Em 2026, a disputa no Pará não será entre direita e esquerda, como esperam alguns. É menos óbvio que isso. Aqui, o subjetivo e o objetivo é que disputarão o imaginário. Quem vencer vestirá a faixa.
Papo Reto
•O embaixador André Corrêa do Lago (foto), presidente da COP30, deve estar de cabelo em pé. Várias embaixadas brasileiras encaminharam aos organizadores do evento, que acontece em novembro deste ano, preocupações de governos estrangeiros sobre em Belém.
•O Itamaraty tomou conhecimento de reclamações de cinco países: Alemanha, Dinamarca, Reino Unido, Noruega e China. As principais questões são hospedagem e logística - assuntos ainda pendentes pela organização da COP30.
•Quem deve estar gostando disso é o ministro chefe da Casa Civil do governo Lula, Rui Costa, que faz carga contra a COP30 desde sempre.

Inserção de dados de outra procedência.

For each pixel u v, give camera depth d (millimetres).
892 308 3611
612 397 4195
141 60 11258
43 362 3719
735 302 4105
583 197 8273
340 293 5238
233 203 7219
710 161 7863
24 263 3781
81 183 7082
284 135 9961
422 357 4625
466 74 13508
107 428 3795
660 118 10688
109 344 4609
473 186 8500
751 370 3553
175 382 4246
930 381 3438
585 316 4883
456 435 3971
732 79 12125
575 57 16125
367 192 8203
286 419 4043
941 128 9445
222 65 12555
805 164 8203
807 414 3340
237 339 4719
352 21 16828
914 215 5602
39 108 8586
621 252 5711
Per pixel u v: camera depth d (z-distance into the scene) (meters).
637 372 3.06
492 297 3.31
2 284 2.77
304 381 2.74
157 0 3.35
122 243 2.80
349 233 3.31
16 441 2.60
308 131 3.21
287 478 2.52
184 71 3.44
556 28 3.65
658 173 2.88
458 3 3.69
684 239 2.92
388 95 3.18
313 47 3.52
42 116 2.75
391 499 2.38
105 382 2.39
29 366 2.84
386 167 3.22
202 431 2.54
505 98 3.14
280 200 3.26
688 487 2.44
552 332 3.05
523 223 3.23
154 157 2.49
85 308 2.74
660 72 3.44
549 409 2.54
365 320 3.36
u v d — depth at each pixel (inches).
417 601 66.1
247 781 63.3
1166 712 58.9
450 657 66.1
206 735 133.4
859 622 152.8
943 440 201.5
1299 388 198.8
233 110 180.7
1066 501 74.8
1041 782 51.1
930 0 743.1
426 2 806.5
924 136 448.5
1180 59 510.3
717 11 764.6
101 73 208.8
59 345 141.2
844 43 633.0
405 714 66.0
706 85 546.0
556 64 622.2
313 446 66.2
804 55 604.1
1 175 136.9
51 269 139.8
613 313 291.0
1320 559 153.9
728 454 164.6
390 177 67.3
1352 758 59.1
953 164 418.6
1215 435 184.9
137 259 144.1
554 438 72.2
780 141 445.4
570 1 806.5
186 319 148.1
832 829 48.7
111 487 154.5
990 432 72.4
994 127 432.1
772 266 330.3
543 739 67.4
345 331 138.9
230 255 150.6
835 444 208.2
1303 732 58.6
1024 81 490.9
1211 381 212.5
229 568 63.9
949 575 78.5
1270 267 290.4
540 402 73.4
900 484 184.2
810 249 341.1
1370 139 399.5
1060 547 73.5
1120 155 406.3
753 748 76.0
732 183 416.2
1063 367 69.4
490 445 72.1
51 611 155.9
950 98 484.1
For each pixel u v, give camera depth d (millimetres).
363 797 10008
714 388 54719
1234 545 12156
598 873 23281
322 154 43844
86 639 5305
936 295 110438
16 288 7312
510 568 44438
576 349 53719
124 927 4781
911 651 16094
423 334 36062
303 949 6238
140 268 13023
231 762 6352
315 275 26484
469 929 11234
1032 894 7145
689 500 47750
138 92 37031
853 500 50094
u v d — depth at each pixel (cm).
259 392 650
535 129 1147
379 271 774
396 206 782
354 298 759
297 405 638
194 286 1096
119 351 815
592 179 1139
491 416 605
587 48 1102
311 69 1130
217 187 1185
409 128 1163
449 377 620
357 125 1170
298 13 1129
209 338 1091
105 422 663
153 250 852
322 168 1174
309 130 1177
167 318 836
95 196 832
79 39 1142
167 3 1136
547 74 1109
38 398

•O ministro foi contra a indicação de Belém desde o princípio e jamais se conformou com o que considera “decisão solitária” - palavras dele, segundo dizem - do presidente Lula.
•Para ele, Salvador, São Paulo ou Rio - nesta ordem - teriam condições de abrigar o evento sem percalços. Costa considera a empreitada “cara e sem retorno eleitoral”. O Pará tem apenas 3,9% dos eleitores do País.
•Até a chegada da COP30, conferência de nível internacional, Belém promove três conferências climáticas em nível municipal, estadual e nacional. Semana próxima é a vez das escolas da Semec e Seduc, que devem apresentar delegados e propostas para a conferência nacional, em Brasília, prevista para outubro.
•O governador do Paraná, Ratinho Jr., deve vir ao Pará para uma agenda do Podemos. A ideia é visitar Belém e Santarém. Tempos difíceis para Ratinho...
•Correios, a situação é tão crítica que passa a seguinte impressão: o sujeito está aposentado, portanto, pode encarar uma espera de até seis horas, até que os sistemas de controle com o INSS se combinem para oferecer o atendimento necessário.
•Acontece em Belém, e região metropolitana e afeta principalmente os serviços oferecidos via Sedex. Cobrados por clientes, carteiros têm a justificativa na ponta da língua para tanta demora: a empresa não pagou a transportadora.